Assignment:
Wherever the word "events" occurs in the lines below, copy the whole line.

Stored data:
----
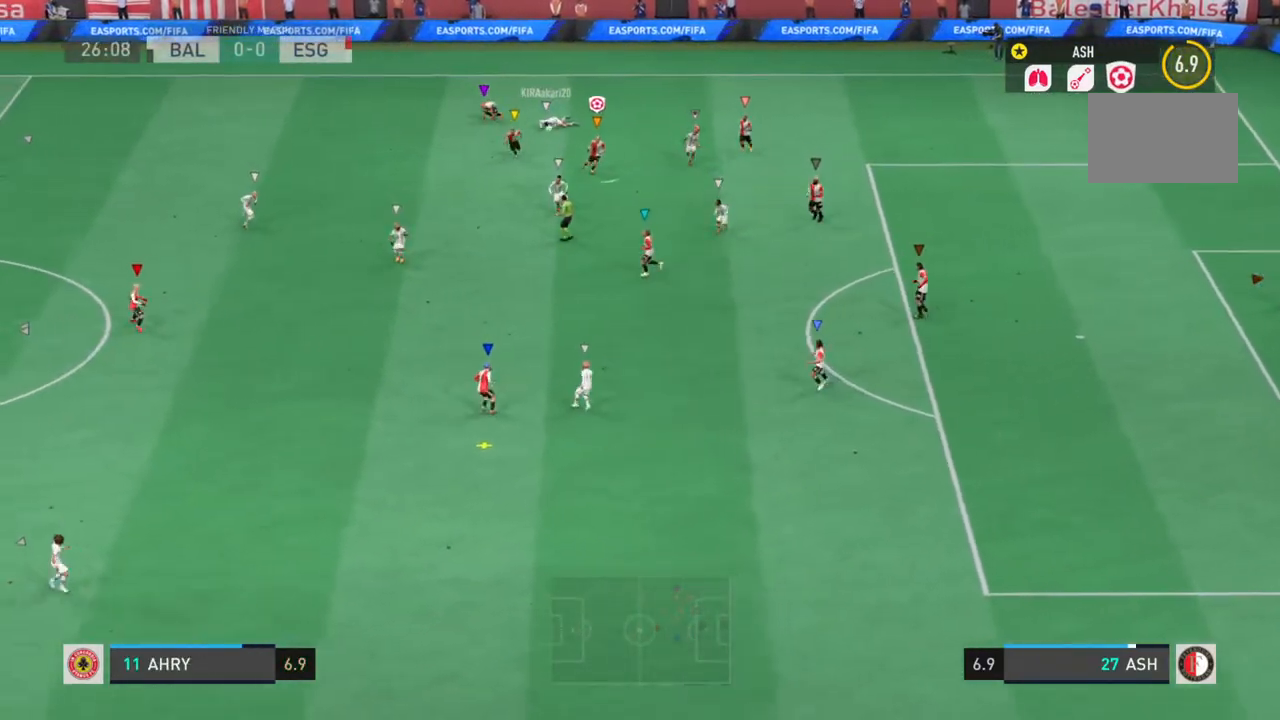
{"buttons": ["L1", "R2"], "left_stick": "down", "right_stick": "center", "events": [[400, "left_stick", "down"]]}
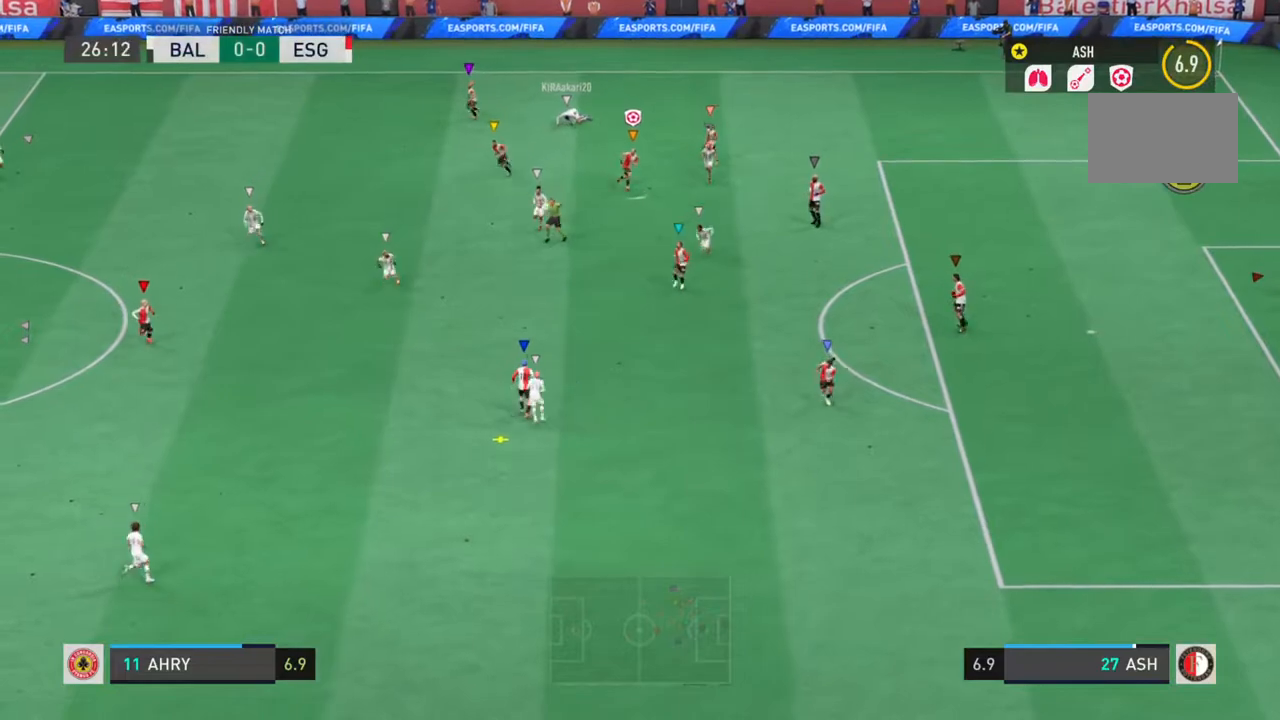
{"buttons": ["L1", "R2"], "left_stick": "down", "right_stick": "center", "events": []}
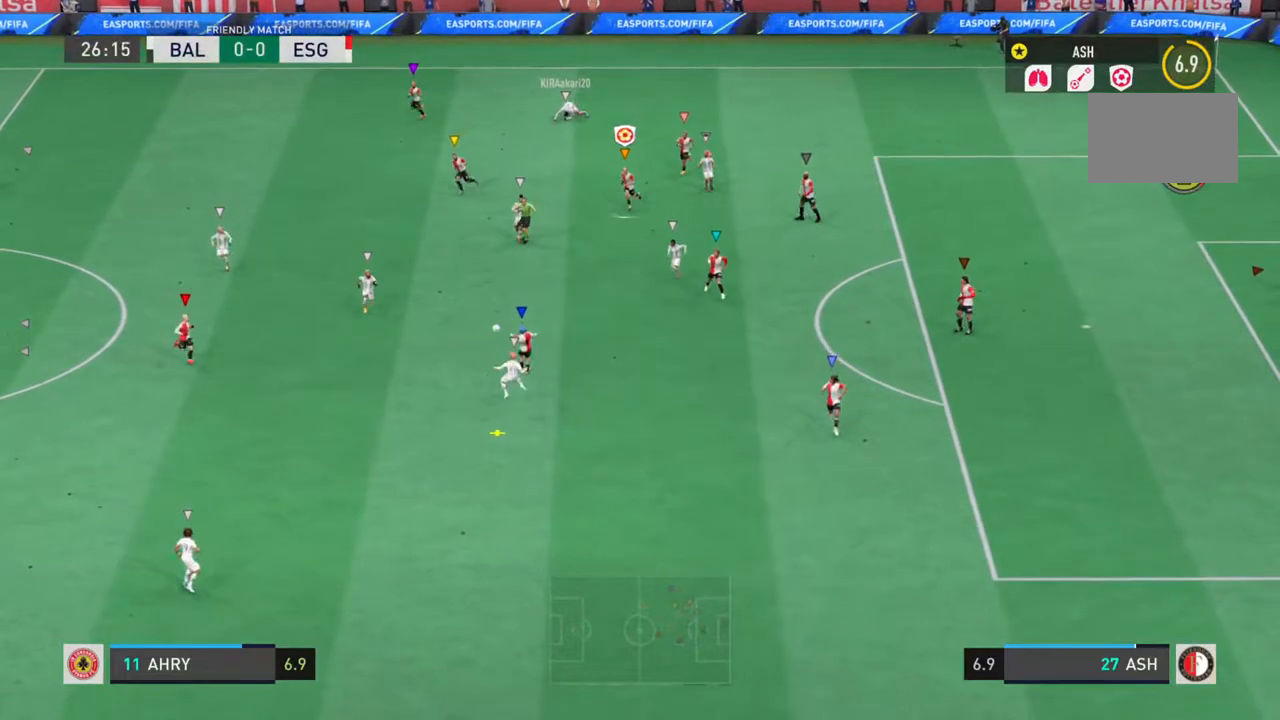
{"buttons": ["L1", "R2"], "left_stick": "down-left", "right_stick": "center"}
----
Exercise answer:
{"buttons": ["L1", "R2"], "left_stick": "down", "right_stick": "center", "events": [[400, "left_stick", "down"]]}
{"buttons": ["L1", "R2"], "left_stick": "down", "right_stick": "center", "events": []}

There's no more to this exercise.